Dive Brief:
- Novartis has canceled an option deal on a TIGIT-targeting cancer drug with BeiGene that the two companies signed in 2021, the biotechnology company said Monday. A Phase 3 lung cancer trial of the drug, called ociperlimab, will continue, BeiGene said.
- Novartis paid $300 million in December 2021 for an option to develop the drug. Cancellation of the deal means BeiGene will miss out on another $700 million due if Novartis had exercised its option by the end of 2023, which would have given Novartis rights in North America, Europe, Russia and Japan.
- The decision raises new doubts about the promise of drugs targeting TIGIT, an immune target that researchers hope can improve outcomes when combined with cancer immunotherapies like Merck & Co.’s Keytruda.

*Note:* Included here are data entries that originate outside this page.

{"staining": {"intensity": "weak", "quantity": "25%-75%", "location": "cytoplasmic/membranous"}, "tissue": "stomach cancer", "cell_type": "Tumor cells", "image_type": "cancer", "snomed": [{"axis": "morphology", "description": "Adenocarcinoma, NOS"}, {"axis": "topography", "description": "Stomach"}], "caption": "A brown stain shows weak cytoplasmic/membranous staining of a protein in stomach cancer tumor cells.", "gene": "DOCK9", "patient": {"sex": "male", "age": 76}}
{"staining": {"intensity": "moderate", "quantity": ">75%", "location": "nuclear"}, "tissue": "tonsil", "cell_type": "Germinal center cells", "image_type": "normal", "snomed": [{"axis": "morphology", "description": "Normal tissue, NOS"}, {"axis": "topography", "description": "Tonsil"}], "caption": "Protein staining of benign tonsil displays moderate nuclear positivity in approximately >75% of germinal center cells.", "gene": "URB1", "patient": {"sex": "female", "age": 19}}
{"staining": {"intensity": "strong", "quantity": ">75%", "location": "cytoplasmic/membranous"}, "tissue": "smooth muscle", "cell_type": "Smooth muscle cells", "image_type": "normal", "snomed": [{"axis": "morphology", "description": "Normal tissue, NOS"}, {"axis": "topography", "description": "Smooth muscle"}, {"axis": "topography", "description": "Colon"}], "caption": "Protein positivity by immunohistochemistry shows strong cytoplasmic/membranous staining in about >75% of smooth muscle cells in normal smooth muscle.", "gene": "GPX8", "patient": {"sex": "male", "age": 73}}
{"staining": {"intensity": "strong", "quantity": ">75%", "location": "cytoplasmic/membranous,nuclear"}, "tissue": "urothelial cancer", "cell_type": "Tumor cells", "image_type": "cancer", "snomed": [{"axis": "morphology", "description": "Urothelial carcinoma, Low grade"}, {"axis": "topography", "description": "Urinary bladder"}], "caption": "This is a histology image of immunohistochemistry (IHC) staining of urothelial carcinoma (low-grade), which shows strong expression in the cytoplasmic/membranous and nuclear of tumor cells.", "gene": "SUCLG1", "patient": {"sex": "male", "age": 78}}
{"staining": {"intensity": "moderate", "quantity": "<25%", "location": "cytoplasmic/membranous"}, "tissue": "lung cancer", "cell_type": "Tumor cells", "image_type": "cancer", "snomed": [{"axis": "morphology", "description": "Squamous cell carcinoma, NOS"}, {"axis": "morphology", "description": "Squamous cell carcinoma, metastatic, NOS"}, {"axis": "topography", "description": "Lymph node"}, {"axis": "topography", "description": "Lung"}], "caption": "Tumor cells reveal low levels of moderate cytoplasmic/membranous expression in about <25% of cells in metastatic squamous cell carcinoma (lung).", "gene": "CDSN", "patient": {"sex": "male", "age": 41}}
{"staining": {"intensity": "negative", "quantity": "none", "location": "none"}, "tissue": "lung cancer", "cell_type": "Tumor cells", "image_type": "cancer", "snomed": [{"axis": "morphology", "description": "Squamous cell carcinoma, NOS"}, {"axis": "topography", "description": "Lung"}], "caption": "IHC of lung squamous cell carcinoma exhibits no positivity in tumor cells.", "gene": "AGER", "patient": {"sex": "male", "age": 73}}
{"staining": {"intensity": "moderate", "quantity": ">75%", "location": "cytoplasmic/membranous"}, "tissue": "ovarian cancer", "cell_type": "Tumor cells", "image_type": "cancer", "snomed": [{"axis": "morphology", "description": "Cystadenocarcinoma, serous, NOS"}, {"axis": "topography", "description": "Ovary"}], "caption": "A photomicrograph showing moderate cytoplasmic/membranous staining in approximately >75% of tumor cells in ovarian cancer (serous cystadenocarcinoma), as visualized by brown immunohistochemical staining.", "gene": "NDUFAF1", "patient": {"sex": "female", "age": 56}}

Roche, Merck, Bristol Myers Squibb, Gilead and GSK have all sought to develop TIGIT drugs.
Dive Insight:
As recently as February, Novartis voiced support for ociperlimab, even after a lung cancer trial of a drug Gilead licensed from Arcus produced disappointing results.
“We continue to also pursue the TIGIT through the deal we have with BeiGene, and we have that as an option deal,” CEO Vas Narasimhan said in a conference call with analysts following release of the company’s fourth quarter earnings in February. “We also are assessing what other lines of therapy to take that TIGIT into given the competitive landscape, that's something we're actively evaluating.”
Since then, however, Merck’s TIGIT project, a coformulation with Keytruda, was found to be numerically inferior to an old chemotherapy in a lung cancer trial. Meanwhile, the fate of Roche’s TIGIT drug may hang on survival data, after it failed to slow lung cancer progression when combined with its immunotherapy Tecentriq.
BeiGene continues to recruit patients in the Phase 3 AdvanTIG 302 trial of ociperlimab plus tislelizumab, BeiGene’s Novartis-partnered PD-1 blocking cancer immunotherapy, in newly diagnosed non-small cell lung cancer. The trial, which is expected to complete in 2025, is enrolling patients whose tumors express high-levels of a protein that make them sensitive to PD1-blocking treatments.
The company added that, because of the “changing treatment paradigm,” it will cancel a second Phase 3 trial that would have compared ociperlimab and tislelizumab to AstraZeneca’s Imfinzi following chemoradiotherapy in non-small cell lung cancer.